▸ **About this task**: Can you quote the recommender setup instructions word for word, starting with "5. Run the [SAR" and going on through "up Nvidia libraries."?

▸ **Document text**:
□ □ □ □ □ □ □
5. Run the [SAR Python CPU MovieLens](examples/00_quick_start/sar_movielens.ipynb) notebook under the `00_quick_start` folder. Make sure to change the kernel to "Python (reco)".

For additional options to install the package (support for GPU, Spark etc.) see [this guide](reco_utils/README.md).

**NOTE** - The [Alternating Least Squares (ALS)](examples/00_quick_start/als_movielens.ipynb) notebooks require a PySpark environment to run. Please follow the steps in the [setup guide](SETUP.md#dependencies-setup) to run these notebooks in a PySpark environment. For the deep learning algorithms, it is recommended to use a GPU machine and to follow the steps in the [setup guide](SETUP.md#dependencies-setup) to set up Nvidia libraries.

## Algorithms

The table below lists the recommender algorithms currently available in the repository. Notebooks are linked under the Environment column when different implementations are available.
□ □ □ □ □ □ □
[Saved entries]
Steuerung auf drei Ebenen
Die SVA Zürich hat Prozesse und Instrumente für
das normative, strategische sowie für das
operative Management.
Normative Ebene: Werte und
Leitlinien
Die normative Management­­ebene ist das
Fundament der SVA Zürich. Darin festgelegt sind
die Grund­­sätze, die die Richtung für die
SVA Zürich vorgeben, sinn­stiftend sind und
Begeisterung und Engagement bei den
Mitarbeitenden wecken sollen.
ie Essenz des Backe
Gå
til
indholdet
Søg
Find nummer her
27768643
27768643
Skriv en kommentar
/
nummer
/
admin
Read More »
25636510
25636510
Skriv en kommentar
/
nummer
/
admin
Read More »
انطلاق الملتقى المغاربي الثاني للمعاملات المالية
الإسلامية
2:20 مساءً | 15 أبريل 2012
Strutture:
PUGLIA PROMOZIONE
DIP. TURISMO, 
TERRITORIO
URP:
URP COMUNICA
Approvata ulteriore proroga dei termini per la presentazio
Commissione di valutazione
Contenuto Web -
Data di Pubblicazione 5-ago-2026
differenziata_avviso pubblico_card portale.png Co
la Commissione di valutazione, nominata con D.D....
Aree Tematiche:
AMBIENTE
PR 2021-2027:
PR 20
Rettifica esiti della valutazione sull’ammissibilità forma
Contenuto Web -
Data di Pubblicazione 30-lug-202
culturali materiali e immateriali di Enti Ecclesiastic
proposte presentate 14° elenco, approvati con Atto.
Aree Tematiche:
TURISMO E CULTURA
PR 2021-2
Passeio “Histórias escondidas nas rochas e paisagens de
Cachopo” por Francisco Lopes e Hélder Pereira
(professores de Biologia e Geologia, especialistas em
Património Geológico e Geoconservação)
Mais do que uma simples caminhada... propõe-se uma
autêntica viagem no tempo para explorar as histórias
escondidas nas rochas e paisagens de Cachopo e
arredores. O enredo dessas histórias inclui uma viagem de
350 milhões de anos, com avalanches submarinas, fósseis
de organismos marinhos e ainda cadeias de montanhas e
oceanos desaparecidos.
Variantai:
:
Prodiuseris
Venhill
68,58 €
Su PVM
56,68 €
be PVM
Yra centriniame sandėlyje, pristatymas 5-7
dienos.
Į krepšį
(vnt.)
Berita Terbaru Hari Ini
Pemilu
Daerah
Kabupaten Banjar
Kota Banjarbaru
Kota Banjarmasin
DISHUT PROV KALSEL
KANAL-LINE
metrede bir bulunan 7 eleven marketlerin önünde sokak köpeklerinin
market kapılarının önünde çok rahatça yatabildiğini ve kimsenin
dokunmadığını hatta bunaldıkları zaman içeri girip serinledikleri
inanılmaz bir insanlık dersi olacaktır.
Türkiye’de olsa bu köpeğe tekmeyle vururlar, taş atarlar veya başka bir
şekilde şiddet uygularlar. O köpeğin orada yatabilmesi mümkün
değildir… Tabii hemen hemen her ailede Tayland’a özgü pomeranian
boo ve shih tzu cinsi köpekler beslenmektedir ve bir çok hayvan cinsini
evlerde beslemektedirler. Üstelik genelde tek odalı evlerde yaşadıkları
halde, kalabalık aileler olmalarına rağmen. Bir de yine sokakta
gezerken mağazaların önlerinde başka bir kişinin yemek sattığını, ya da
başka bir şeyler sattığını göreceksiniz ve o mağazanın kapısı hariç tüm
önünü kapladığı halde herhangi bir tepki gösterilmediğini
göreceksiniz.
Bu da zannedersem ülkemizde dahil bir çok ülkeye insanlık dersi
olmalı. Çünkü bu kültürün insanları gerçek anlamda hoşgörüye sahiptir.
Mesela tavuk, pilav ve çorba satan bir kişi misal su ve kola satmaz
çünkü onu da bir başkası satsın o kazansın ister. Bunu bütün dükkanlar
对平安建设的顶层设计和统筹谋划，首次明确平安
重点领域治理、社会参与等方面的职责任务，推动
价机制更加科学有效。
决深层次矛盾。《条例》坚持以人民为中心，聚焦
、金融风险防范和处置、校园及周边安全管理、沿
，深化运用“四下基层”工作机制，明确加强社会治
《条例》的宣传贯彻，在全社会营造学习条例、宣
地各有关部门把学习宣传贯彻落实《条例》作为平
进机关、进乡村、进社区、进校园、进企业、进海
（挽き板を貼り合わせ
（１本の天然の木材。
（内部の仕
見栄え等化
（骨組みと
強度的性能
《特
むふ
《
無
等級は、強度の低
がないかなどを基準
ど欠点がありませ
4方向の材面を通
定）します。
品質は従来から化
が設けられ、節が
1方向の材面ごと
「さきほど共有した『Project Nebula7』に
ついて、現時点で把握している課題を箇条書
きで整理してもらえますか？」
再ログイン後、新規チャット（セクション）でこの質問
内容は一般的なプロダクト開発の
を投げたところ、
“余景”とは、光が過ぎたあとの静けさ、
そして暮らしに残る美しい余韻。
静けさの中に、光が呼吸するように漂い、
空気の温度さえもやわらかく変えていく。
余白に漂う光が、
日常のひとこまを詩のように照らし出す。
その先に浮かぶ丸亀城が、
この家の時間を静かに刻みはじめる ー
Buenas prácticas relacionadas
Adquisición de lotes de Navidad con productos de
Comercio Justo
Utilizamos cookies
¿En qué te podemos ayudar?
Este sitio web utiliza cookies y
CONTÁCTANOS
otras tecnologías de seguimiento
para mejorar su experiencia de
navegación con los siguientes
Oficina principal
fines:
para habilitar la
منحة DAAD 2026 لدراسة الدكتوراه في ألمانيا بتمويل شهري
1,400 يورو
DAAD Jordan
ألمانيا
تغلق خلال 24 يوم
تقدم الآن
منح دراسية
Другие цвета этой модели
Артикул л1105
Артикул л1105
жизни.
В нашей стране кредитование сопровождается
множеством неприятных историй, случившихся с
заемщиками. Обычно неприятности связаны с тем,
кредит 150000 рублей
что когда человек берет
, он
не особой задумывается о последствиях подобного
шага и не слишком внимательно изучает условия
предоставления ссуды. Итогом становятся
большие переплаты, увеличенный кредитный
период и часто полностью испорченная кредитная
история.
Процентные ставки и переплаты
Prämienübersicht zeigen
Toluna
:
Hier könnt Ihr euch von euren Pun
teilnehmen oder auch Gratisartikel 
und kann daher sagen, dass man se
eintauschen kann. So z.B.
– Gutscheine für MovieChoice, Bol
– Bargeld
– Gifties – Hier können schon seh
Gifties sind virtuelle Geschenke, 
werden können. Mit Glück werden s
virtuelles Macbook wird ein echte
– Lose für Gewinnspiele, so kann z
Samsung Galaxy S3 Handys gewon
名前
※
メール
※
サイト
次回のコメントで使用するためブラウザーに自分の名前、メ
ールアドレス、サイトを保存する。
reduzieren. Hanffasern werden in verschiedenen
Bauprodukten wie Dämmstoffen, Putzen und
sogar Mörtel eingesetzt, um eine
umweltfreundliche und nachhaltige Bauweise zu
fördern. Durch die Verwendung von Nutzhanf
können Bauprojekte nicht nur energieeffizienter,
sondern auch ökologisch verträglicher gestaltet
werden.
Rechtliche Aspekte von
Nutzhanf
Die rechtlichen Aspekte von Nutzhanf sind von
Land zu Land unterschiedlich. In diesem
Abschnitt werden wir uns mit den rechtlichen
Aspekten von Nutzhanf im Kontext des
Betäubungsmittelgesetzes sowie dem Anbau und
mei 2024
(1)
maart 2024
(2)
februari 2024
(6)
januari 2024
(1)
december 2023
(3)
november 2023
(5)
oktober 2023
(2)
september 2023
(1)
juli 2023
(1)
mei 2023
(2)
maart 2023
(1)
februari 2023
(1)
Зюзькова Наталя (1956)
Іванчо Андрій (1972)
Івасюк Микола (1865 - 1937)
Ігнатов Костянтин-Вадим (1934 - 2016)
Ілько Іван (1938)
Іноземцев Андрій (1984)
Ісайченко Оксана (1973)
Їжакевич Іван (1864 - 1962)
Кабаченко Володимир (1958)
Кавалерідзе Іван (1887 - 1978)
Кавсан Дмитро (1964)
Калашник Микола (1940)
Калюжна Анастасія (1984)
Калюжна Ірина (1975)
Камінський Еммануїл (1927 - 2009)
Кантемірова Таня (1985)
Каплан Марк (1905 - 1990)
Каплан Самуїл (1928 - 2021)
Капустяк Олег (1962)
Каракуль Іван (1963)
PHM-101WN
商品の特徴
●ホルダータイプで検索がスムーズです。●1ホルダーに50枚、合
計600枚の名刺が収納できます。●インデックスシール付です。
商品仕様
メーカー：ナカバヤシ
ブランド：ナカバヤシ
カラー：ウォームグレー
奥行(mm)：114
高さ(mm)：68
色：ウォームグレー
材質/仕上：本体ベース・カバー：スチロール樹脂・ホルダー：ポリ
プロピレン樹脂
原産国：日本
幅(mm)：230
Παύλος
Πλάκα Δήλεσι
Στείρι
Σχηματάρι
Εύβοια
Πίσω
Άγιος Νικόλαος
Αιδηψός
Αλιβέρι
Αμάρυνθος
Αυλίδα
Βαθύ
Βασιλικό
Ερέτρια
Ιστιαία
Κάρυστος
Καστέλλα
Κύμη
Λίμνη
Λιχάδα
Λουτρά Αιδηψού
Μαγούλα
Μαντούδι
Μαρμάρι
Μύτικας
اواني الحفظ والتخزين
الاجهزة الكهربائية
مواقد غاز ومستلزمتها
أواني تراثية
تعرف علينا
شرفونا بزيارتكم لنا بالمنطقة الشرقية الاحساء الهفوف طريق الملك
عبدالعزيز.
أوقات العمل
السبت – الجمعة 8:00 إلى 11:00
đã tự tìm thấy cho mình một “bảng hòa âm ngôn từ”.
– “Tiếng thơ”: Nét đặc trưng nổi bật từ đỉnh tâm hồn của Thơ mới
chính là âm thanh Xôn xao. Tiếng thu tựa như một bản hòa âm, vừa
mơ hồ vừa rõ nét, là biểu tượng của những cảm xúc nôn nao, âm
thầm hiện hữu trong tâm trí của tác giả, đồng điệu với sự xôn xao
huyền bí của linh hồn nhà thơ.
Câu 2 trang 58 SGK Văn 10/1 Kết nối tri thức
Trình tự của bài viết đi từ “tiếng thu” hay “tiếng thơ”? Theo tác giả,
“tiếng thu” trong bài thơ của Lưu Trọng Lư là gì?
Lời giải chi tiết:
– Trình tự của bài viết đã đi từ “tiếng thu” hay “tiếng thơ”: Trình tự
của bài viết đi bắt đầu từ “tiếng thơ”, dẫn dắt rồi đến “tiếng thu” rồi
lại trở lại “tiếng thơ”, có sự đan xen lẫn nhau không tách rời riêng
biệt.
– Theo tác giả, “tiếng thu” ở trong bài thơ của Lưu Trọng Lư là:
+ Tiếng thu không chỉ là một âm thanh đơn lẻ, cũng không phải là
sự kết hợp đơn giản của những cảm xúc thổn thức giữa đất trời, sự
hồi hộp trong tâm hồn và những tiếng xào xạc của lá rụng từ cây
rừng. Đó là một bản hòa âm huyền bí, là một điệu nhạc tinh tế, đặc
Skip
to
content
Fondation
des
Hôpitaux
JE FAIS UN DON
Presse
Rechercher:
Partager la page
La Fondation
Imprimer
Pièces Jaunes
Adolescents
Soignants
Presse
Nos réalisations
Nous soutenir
□ □ □ □ □ □ □
▸ **Finished task**:
5. Run the [SAR Python CPU MovieLens](examples/00_quick_start/sar_movielens.ipynb) notebook under the `00_quick_start` folder. Make sure to change the kernel to "Python (reco)".

For additional options to install the package (support for GPU, Spark etc.) see [this guide](reco_utils/README.md).

**NOTE** - The [Alternating Least Squares (ALS)](examples/00_quick_start/als_movielens.ipynb) notebooks require a PySpark environment to run. Please follow the steps in the [setup guide](SETUP.md#dependencies-setup) to run these notebooks in a PySpark environment. For the deep learning algorithms, it is recommended to use a GPU machine and to follow the steps in the [setup guide](SETUP.md#dependencies-setup) to set up Nvidia libraries.